What this task involves
Copy every line of the listing below word for word, leaving out the pictures.

# Start of Stored data

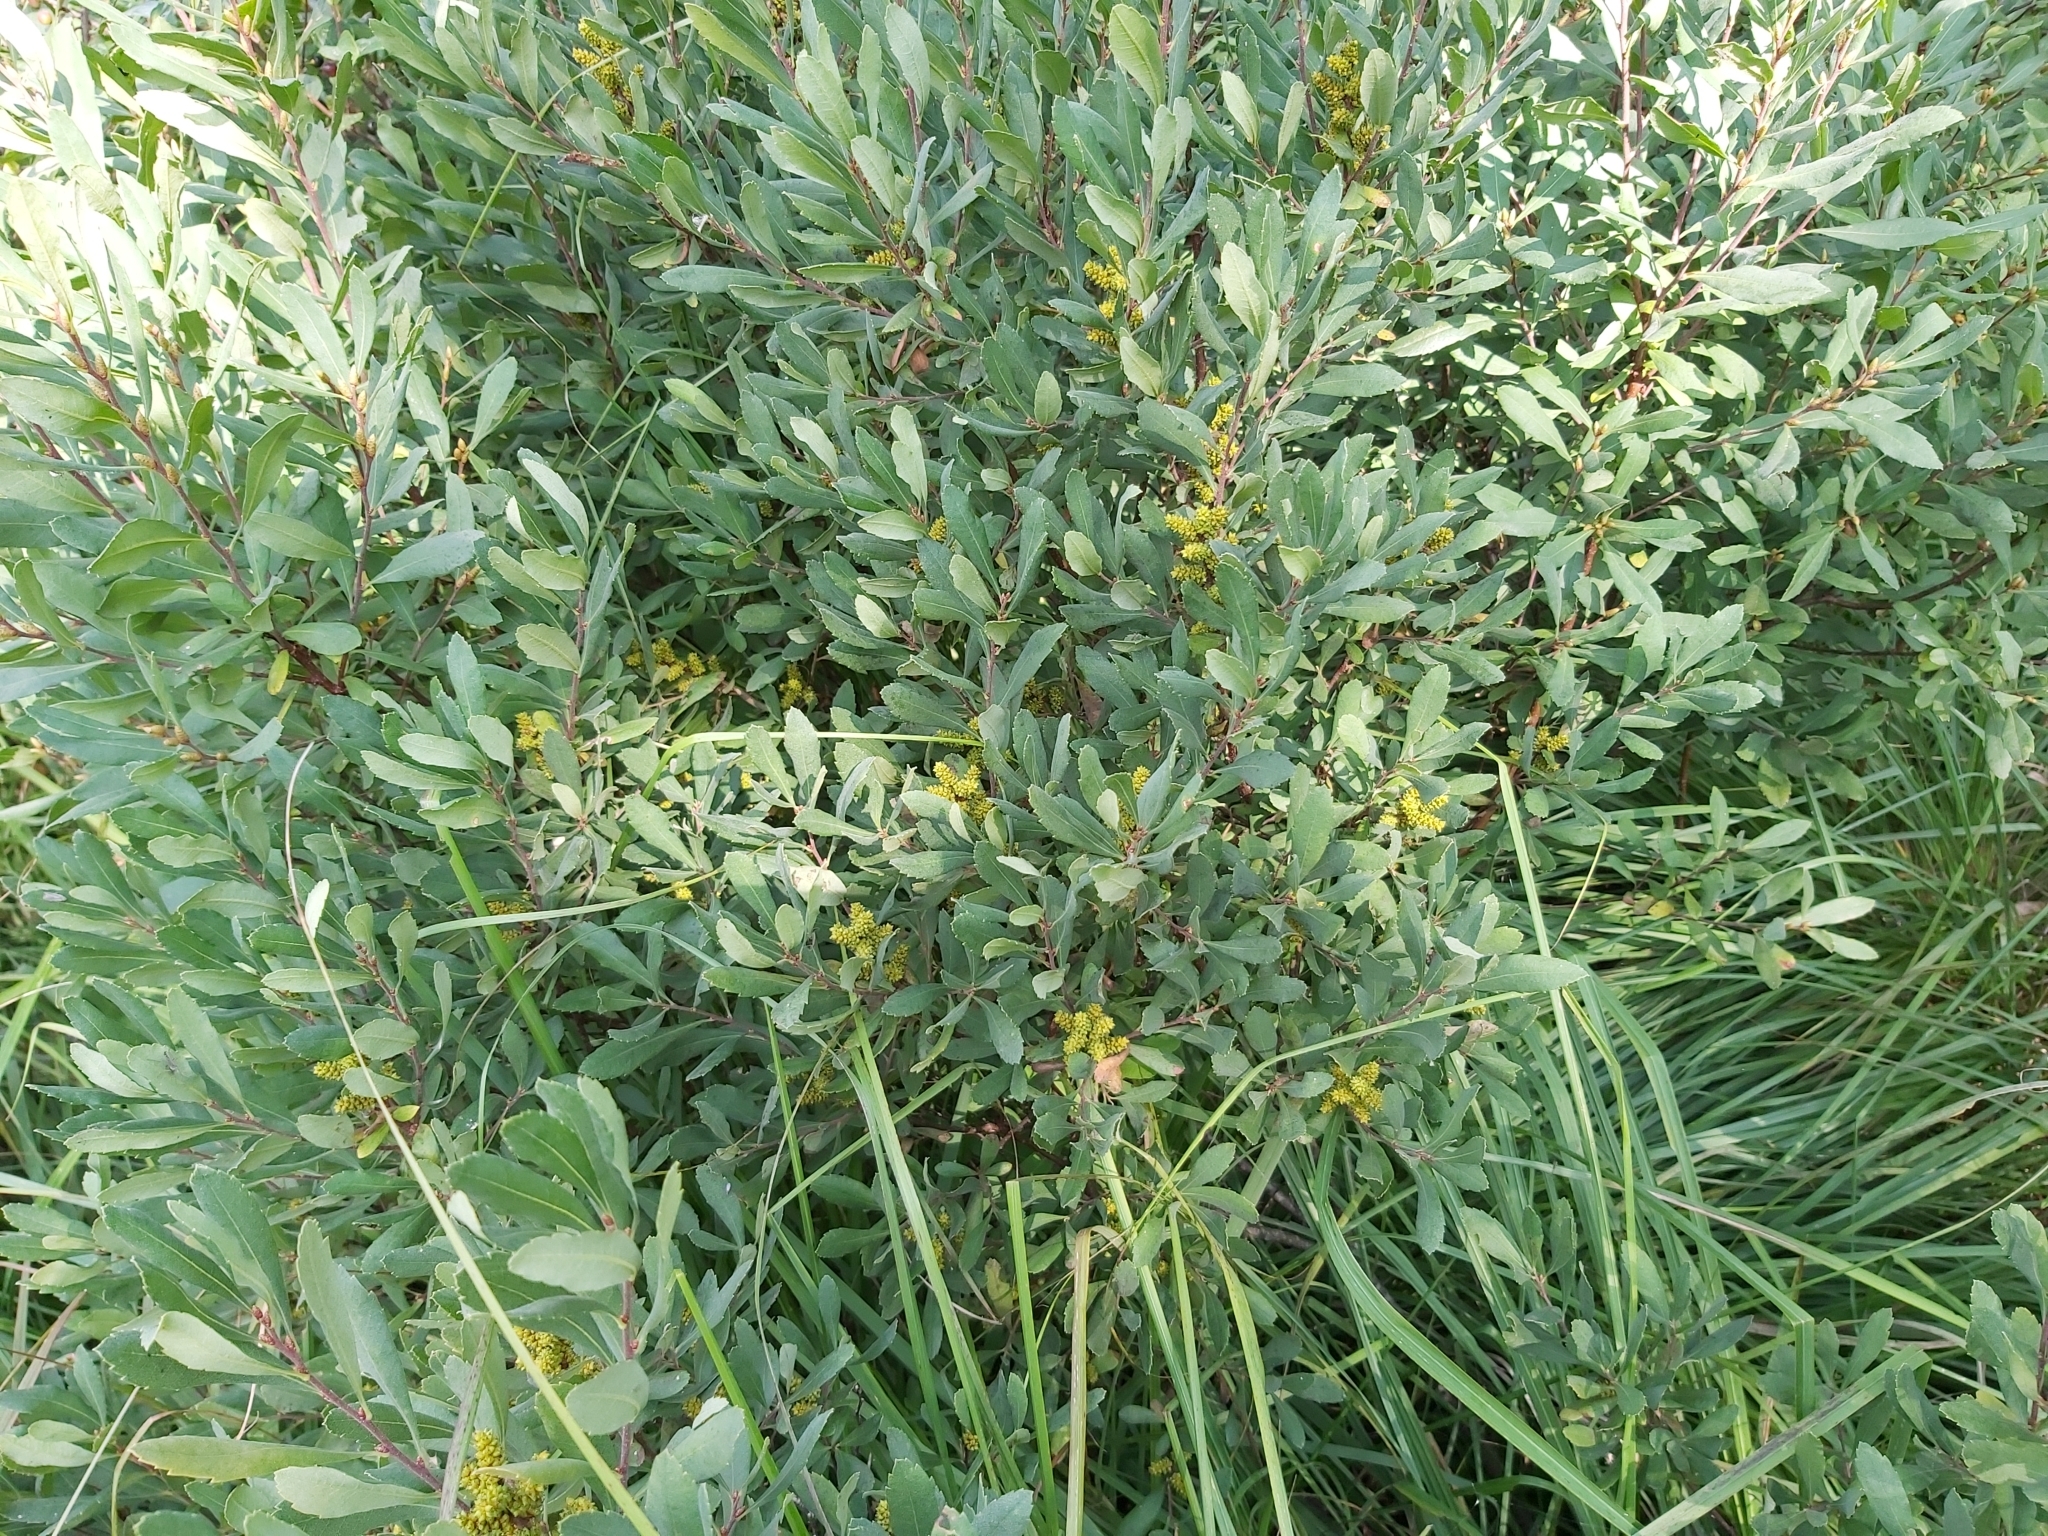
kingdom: Plantae
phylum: Tracheophyta
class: Magnoliopsida
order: Fagales
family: Myricaceae
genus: Myrica
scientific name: Myrica gale
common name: Sweet gale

# End of Stored data

Result of this exercise
kingdom: Plantae
phylum: Tracheophyta
class: Magnoliopsida
order: Fagales
family: Myricaceae
genus: Myrica
scientific name: Myrica gale
common name: Sweet gale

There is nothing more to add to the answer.